Essential Fantastic Four Vol. 06
Stan Lee, Archie Goodwin, Roy Thomas, John Buscema and friends
Reprints: Fantastic Four #111-137 (June 1971 – August 1973)
Get this for: The Fantastic Four within Kirby or Lee — three stars
Curse my luck! Just as with the Essential X-Men yesterday, I never managed to get volume five of Essential Fantastic Four either, which means I missed the end of the Lee-Kirby run. Instead volume six offers Big John Buscema on art duties, with Stan Lee, Archie Goodwin, then Lee again and finally Roy Thomas handling the writing. Good though these gents are, their work can’t compare to what Jack Kirby brought to The Fantastic Four. Even though Stan Lee himself is still around for a while here, the chemistry he had with Kirby is gone. Kirby and Lee could always spark ideas of each other, now Lee had to do it all himself.
It’s not all bad though. For a start, this volume contains the first Fantastic Four comic I ever read, #113, translated in Dutch as Vier Verdedigers Classics #59 which an uncle had in his collection — and I have now. That issue was the start of the Overmind saga and its cover is burned in my memory. It was not just the first FF comic I read, but must have been one of the earliest superhero comics I ever saw and it fascinated me. It’s a typical late Silver Age Marvel issue, continuing directly from the previous issue, with cameos from the Hulk and Agatha Harkness and a guest star appearance by the Watcher, while the action never stops, all drawn in that wonderful expressive, larger than life John Buscema style and it’s just crack to a certain kind of geek boy (or girl) like me. It may not have been half as good as what Lee and Kirby had been up to before, but I didn’t know anything about that.
The whole Overmind story showed that some of the creativity of that earlier run was still present in The Fanastic Four, as the Overmind turned out to be the last living survivor of an ancient alien race, the Eternals, scource of the cosmos, who had conquored all before them until they reached the planet Gigantus, which dwarved Galaxies and was their doom. As the Eternals’ own planet died beneath them, they put all their mental power into the Overmind and send him into the universe to sleep and wait until the time was right for the Overmind to come from beyond the stars and crush the universe! The Fantastic Four are helpless before him, even need to teamup with Doctor Doom to fight him but even that is not enough, though Doom does get his crowning moment of awesome as he fights an unequal battle with the Overmind but keeps standing for he is … DOOM! In the end though it’s the Stranger, revealed to be the combined might of the people from Gigantus who tames the Overmind.
The Overmind is however the only original villain to fight the Fantastic Four this volume, as for the most part they fight old enemies and even menaces originally introduced in other series. Diablo and Galactus return for rematches, they get involved with the Inhumans again, the Frightful Four come back with a new member, and so on. There are other changes in the status quo though. Roy Thomas lets Sue Richards quit the FF and makes Medusa of the Inhumans her replacement, while the relationship of Johnny Storm and Crystal also ends, as the latter falls for Quicksilver, the mutant Avenger. On the whole The Fantastic Four is much more soap opera orientated then before, less interested in exploration as well, more going for fighting “conventional” villains. It’s not as wild as the Lee-Kirby runs, but it’s far from bad either.

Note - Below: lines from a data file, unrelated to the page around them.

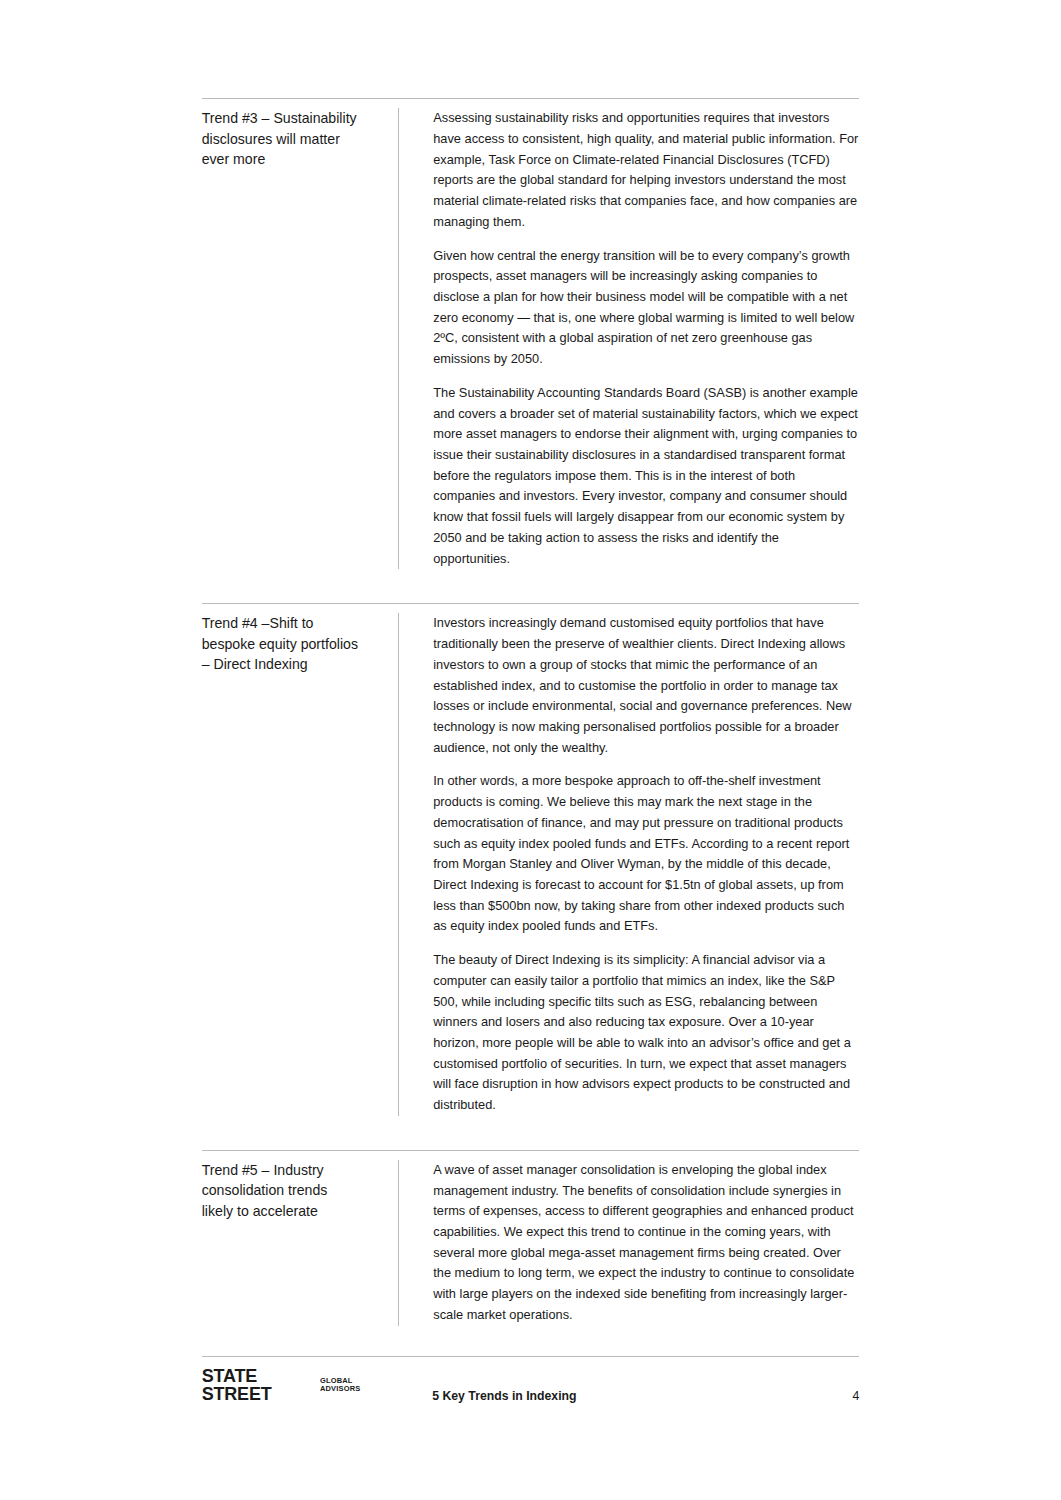Trend #3 – Sustainability disclosures will matter ever more
Assessing sustainability risks and opportunities requires that investors have access to consistent, high quality, and material public information. For example, Task Force on Climate-related Financial Disclosures (TCFD) reports are the global standard for helping investors understand the most material climate-related risks that companies face, and how companies are managing them.
Given how central the energy transition will be to every company’s growth prospects, asset managers will be increasingly asking companies to disclose a plan for how their business model will be compatible with a net zero economy — that is, one where global warming is limited to well below 2ºC, consistent with a global aspiration of net zero greenhouse gas emissions by 2050.
The Sustainability Accounting Standards Board (SASB) is another example and covers a broader set of material sustainability factors, which we expect more asset managers to endorse their alignment with, urging companies to issue their sustainability disclosures in a standardised transparent format before the regulators impose them. This is in the interest of both companies and investors. Every investor, company and consumer should know that fossil fuels will largely disappear from our economic system by 2050 and be taking action to assess the risks and identify the opportunities.
Trend #4 –Shift to bespoke equity portfolios – Direct Indexing
Investors increasingly demand customised equity portfolios that have traditionally been the preserve of wealthier clients. Direct Indexing allows investors to own a group of stocks that mimic the performance of an established index, and to customise the portfolio in order to manage tax losses or include environmental, social and governance preferences. New technology is now making personalised portfolios possible for a broader audience, not only the wealthy.
In other words, a more bespoke approach to off-the-shelf investment products is coming. We believe this may mark the next stage in the democratisation of finance, and may put pressure on traditional products such as equity index pooled funds and ETFs. According to a recent report from Morgan Stanley and Oliver Wyman, by the middle of this decade, Direct Indexing is forecast to account for $1.5tn of global assets, up from less than $500bn now, by taking share from other indexed products such as equity index pooled funds and ETFs.
The beauty of Direct Indexing is its simplicity: A financial advisor via a computer can easily tailor a portfolio that mimics an index, like the S&P 500, while including specific tilts such as ESG, rebalancing between winners and losers and also reducing tax exposure. Over a 10-year horizon, more people will be able to walk into an advisor’s office and get a customised portfolio of securities. In turn, we expect that asset managers will face disruption in how advisors expect products to be constructed and distributed.
Trend #5 – Industry consolidation trends likely to accelerate
A wave of asset manager consolidation is enveloping the global index management industry. The benefits of consolidation include synergies in terms of expenses, access to different geographies and enhanced product capabilities. We expect this trend to continue in the coming years, with several more global mega-asset management firms being created. Over the medium to long term, we expect the industry to continue to consolidate with large players on the indexed side benefiting from increasingly larger-scale market operations.
STATE STREET GLOBAL
ADVISORS
5 Key Trends in Indexing 4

As for the art, John Buscema is as great as Kirby in his own right and I do like the grandeur he gives a character like the Watcher, as well as the body language he gives his characters. A more conventional artist than Kirby perhaps, but you can hardly fault him for that. I love how he poses his characters, the stances he gives them which betray their emotions and character. Every now and again, often in just some small throwaway panel I just have to stop and study his art, bask in it.
A letdown after the sheer mastery of the first four Essential Fantastic Four volumes? Perhaps, but Buscema’s art and the efforts of Lee, Goodwin and Thomas make up for a lot.